= Caribbean Petroleum Corporation =

Oil company in Puerto Rico

Caribbean Petroleum Corporation (CAPECO) is an oil company in Puerto Rico which owned an oil refinery in Bayamón having a capacity of 48 koilbbl/d. In addition, it operated 70 service stations in Puerto Rico under the Gulf Oil brand name. On October 23, 2009, an explosion took place in the decommissioned refinery that destroyed most of the facility. The company was sold in 2011 to Puma Energy.

==History==
Caribbean Petroleum was incorporated in 1987 through the merger of Caribbean Gulf Refining Corp., Gulf Petroleum S.A., and Compañía Petrolera Chevron, Inc. The partners in the business were Israeli industrialist Gad Zeevi and Swiss businessman Michael Florsheim. On 7 January 1995 the company's Morris J. Berman ship ran aground off Escambrón Beach, San Juan and spilt 800,000 barrels of oil.

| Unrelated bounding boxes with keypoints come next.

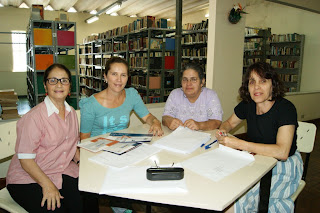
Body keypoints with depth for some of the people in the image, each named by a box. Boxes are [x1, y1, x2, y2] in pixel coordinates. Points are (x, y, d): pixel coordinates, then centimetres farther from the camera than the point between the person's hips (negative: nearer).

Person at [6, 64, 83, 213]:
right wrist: (47, 185, -23)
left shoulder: (71, 112, 6)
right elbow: (25, 158, -16)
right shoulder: (34, 117, -16)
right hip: (28, 179, -5)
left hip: (62, 172, 5)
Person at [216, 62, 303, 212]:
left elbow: (282, 152, -30)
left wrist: (239, 144, -31)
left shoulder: (286, 108, -19)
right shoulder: (247, 105, -4)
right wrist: (222, 131, -9)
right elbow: (230, 122, 16)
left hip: (285, 164, -5)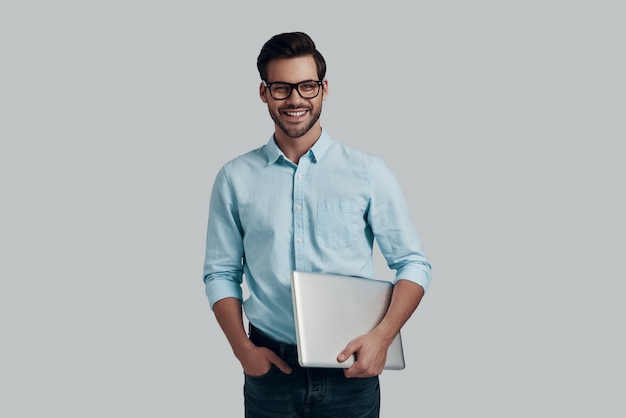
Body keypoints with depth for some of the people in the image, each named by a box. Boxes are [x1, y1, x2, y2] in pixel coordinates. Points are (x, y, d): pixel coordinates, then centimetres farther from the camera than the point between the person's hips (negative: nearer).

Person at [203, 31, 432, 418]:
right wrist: (244, 349, -6)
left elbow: (413, 263, 0)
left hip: (350, 373, 0)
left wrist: (382, 337, -13)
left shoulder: (368, 173, 0)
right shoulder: (235, 178, 3)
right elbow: (221, 273, 6)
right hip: (270, 369, 1)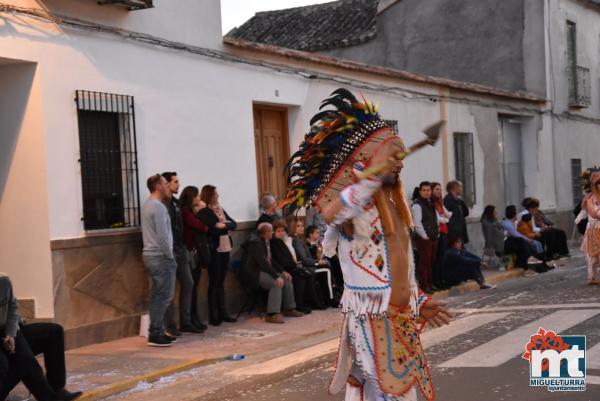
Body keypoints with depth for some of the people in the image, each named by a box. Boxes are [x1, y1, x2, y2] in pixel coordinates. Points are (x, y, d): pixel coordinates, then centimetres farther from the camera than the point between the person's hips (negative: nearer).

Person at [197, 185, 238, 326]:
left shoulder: (220, 209, 15)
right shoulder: (203, 212, -8)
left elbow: (234, 224, 8)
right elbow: (211, 229, -20)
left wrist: (223, 225, -10)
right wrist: (227, 227, -7)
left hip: (225, 248, 6)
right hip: (214, 250, -6)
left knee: (221, 282, 11)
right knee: (214, 282, -2)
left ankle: (223, 313, 15)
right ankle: (213, 316, 3)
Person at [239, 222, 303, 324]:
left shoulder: (266, 241, 12)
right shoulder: (256, 242, -19)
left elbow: (271, 260, 17)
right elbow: (263, 262, -26)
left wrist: (282, 271, 5)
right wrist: (276, 276, -29)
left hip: (265, 270, 10)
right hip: (254, 273, -10)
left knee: (287, 279, 0)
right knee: (276, 283, -28)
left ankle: (289, 309, 7)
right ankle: (272, 314, -30)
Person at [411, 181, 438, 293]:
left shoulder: (431, 204, 17)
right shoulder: (417, 205, -10)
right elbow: (417, 223, -16)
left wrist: (435, 234, 14)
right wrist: (424, 236, -15)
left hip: (433, 238, 8)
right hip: (423, 239, -8)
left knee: (432, 262, 11)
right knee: (424, 262, -8)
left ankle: (430, 284, 19)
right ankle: (423, 286, -4)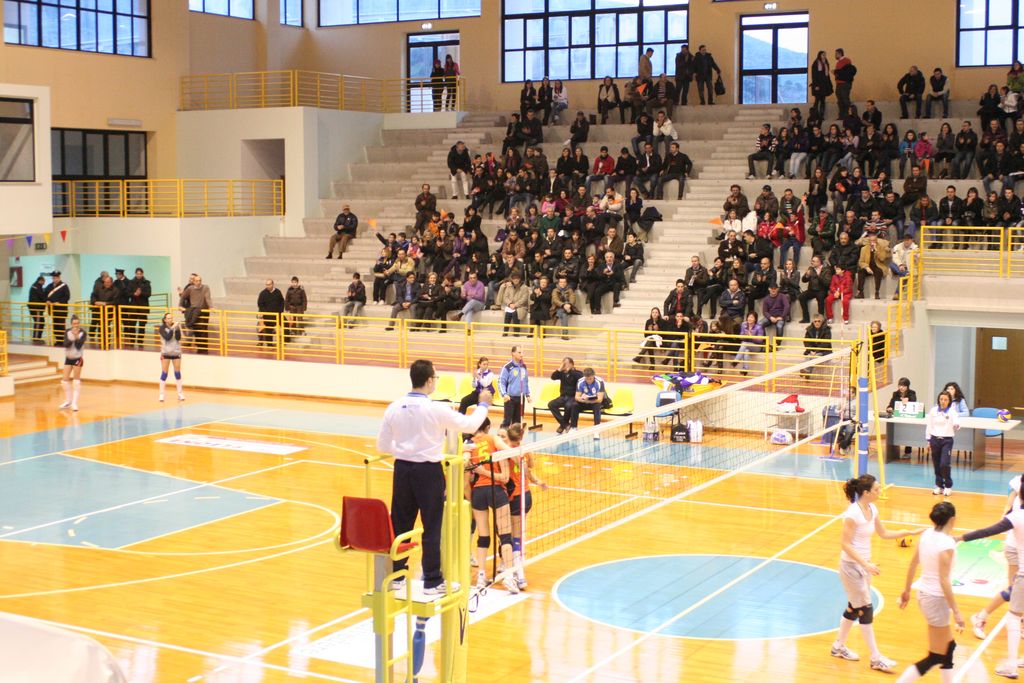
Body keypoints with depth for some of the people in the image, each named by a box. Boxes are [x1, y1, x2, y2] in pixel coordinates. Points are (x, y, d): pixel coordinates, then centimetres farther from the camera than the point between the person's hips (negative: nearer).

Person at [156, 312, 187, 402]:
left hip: (176, 352, 2)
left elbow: (178, 338, -9)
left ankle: (180, 393, 13)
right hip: (166, 353, -2)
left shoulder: (176, 326, -1)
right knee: (164, 373, -1)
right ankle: (161, 394, 4)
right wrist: (172, 328, -28)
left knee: (177, 372, 6)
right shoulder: (162, 328, -8)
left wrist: (177, 329, -21)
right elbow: (167, 337, -21)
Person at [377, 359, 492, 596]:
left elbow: (382, 445, 4)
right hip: (428, 471, -5)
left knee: (400, 524, 13)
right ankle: (432, 581, 10)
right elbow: (470, 425, -4)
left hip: (402, 469, 5)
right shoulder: (436, 409, -16)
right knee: (432, 528, 4)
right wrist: (483, 405, 12)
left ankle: (396, 576, 21)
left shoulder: (394, 408, -2)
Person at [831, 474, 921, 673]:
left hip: (864, 564, 9)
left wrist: (910, 533, 7)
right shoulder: (853, 513, -23)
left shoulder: (872, 509, 2)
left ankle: (839, 647, 32)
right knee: (865, 610, -3)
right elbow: (845, 544, -22)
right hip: (851, 565, -8)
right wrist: (865, 564, -28)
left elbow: (884, 533, 14)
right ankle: (876, 659, 4)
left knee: (854, 608, 17)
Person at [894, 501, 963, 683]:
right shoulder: (947, 543, -21)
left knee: (949, 646, 22)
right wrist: (956, 611, -19)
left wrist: (907, 590, 22)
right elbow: (944, 581, -23)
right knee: (936, 658, 1)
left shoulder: (927, 535, 1)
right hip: (936, 599, -9)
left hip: (924, 594, 9)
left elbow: (912, 565, 9)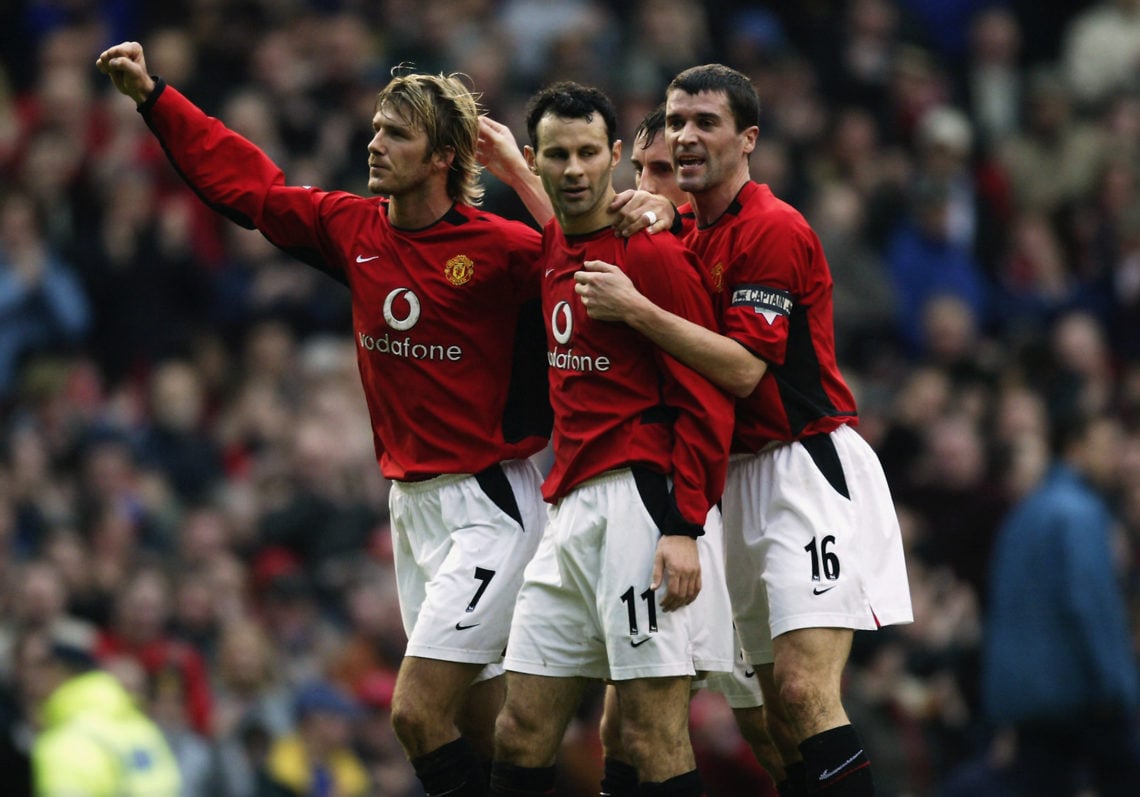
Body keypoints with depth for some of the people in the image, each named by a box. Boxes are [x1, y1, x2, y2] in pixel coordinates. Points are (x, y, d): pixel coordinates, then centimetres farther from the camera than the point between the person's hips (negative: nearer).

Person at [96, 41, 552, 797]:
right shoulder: (353, 230, 5)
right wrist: (153, 96, 18)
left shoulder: (503, 248, -15)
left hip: (489, 506, -7)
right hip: (411, 502, 7)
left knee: (417, 715, -15)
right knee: (478, 728, 8)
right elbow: (247, 181, 16)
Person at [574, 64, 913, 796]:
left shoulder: (773, 229, -12)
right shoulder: (686, 231, 14)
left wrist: (636, 309, -23)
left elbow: (743, 367, -20)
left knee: (804, 691, -20)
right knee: (779, 707, 4)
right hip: (741, 477, 8)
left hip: (808, 468, -8)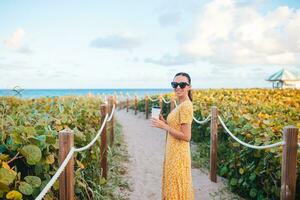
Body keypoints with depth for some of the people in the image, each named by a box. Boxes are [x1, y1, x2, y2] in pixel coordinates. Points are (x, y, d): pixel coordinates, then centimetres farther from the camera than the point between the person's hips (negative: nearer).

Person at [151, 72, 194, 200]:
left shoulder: (185, 106, -20)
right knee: (173, 186, 20)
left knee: (177, 189, 6)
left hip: (178, 154, -9)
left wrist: (163, 126, -20)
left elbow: (186, 136, -23)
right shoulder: (181, 104, 9)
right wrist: (163, 121, 1)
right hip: (174, 152, 9)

The Bayamón refinery began operations in 1955 and was acquired by Gulf
Oil Corporation in 1962 and by Chevron Corporation in 1984 before passing to Caribbean Petroleum Corporation. The Bayamón refinery was shut down in April 1995 due to unprofitable margins, but reopened the next year. It output 48,000 barrels per day until 2000 when it closed.

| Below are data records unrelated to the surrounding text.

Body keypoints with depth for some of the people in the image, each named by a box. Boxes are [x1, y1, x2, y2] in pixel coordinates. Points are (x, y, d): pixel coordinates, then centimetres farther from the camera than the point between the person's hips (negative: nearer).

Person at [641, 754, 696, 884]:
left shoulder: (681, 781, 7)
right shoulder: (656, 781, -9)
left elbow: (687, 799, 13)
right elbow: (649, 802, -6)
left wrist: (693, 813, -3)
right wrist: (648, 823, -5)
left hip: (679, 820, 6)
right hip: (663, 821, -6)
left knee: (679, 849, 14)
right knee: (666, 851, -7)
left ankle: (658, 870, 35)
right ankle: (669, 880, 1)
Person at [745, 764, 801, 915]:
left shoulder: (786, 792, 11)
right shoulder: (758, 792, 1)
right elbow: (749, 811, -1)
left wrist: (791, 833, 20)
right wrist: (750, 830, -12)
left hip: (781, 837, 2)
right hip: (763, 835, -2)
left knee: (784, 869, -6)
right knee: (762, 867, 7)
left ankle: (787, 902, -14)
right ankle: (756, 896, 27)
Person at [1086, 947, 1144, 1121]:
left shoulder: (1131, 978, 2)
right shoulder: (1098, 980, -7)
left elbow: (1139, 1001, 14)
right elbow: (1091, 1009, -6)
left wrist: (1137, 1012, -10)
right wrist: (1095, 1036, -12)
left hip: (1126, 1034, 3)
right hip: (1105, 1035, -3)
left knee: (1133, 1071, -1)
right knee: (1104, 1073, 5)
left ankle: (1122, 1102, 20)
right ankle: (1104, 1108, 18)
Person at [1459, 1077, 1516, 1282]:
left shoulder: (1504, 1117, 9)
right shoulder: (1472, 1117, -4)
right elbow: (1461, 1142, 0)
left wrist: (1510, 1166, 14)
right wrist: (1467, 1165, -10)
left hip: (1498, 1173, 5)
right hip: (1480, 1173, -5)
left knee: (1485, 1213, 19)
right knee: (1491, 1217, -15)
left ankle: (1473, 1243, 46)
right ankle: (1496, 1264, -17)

The company filed for bankruptcy in 2001 and was reorganized in 2003 to operate solely in oil storage and distribution, from 170 service stations (branded as Gulf). The refinery became an oil depot and loading dock.

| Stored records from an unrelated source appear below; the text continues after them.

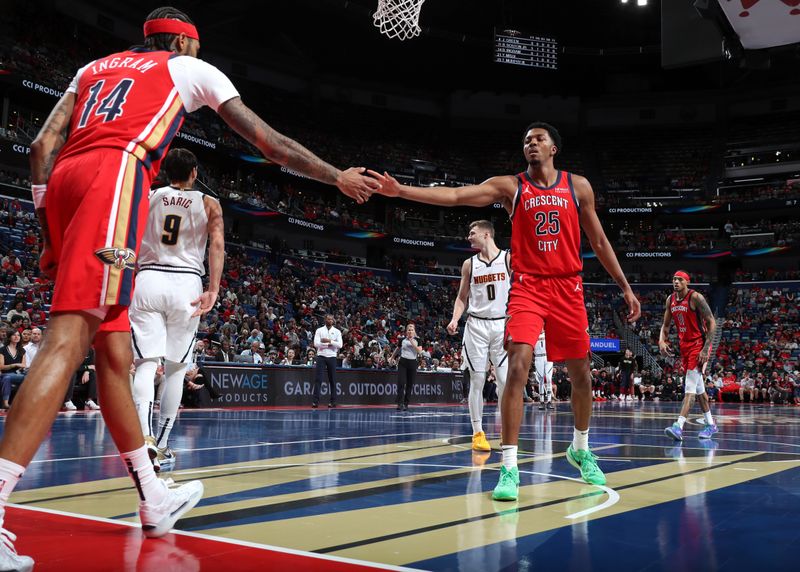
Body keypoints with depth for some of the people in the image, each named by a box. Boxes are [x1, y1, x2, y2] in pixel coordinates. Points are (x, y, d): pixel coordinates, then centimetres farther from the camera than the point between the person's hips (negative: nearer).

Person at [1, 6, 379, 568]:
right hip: (115, 174, -6)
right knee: (69, 340, -17)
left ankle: (155, 499, 19)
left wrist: (49, 233, 18)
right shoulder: (190, 68, 20)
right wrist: (337, 176, 26)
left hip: (62, 183, 7)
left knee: (115, 352, 9)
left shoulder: (94, 67, 32)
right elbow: (269, 142, 18)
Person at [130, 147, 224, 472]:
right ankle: (161, 448, 13)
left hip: (148, 279, 0)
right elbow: (217, 244, -5)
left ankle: (145, 436, -29)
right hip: (186, 283, 0)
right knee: (175, 369, 10)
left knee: (146, 363, -4)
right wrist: (213, 290, -11)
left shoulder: (146, 197, 13)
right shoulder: (209, 204, 11)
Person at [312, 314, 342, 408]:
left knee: (332, 380, 4)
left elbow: (340, 345, -5)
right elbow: (316, 344, -9)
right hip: (321, 356, -1)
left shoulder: (337, 332, 6)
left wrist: (329, 341, -12)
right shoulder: (319, 330, 3)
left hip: (332, 357, 1)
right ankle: (315, 401, -9)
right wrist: (330, 344, -10)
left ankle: (333, 401, 9)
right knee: (318, 379, -6)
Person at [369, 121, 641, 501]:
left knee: (580, 372, 11)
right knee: (517, 367, -18)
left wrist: (625, 287, 11)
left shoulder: (578, 186, 8)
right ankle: (509, 468, -14)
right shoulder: (510, 186, 2)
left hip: (568, 287, 3)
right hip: (528, 287, -2)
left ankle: (580, 450, 36)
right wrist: (402, 191, -23)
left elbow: (598, 240, 13)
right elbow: (455, 195, -10)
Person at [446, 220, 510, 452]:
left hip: (502, 324, -2)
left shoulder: (509, 259, 0)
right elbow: (462, 298, 13)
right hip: (476, 326, 2)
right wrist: (455, 319, -4)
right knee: (477, 381, 0)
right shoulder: (469, 264, 7)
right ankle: (478, 433, 7)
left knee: (504, 381, -5)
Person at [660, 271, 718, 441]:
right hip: (684, 345, 8)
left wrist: (706, 349, -22)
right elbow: (665, 324, 14)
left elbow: (712, 322, -17)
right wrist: (662, 341, -6)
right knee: (698, 387, 15)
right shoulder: (670, 300, 5)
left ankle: (678, 427, -24)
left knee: (690, 386, -16)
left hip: (699, 344, -8)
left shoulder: (695, 297, -16)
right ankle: (711, 424, 27)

==Explosion and bankruptcy ==

On October 23, 2009, one of the tanks in the decommissioned refinery exploded due to a faulty gauge, leading to a massive fire that destroyed most of the facility. As a result, the company filed for bankruptcy.

The company field for chapter 11 bankruptcy protection in August 2010. The assets of the Caribbean Petroleum Corporation were purchased by Puma Energy Caribe, a subsidiary of Puma Energy, in a $82 million deal that completed in May 2011. The assets included 147 service stations as well as fuel storage facilities and land and docks at Bayamón and Cataño. As part of the deal Puma agreed to remediate land around the service stations and at Bayamón.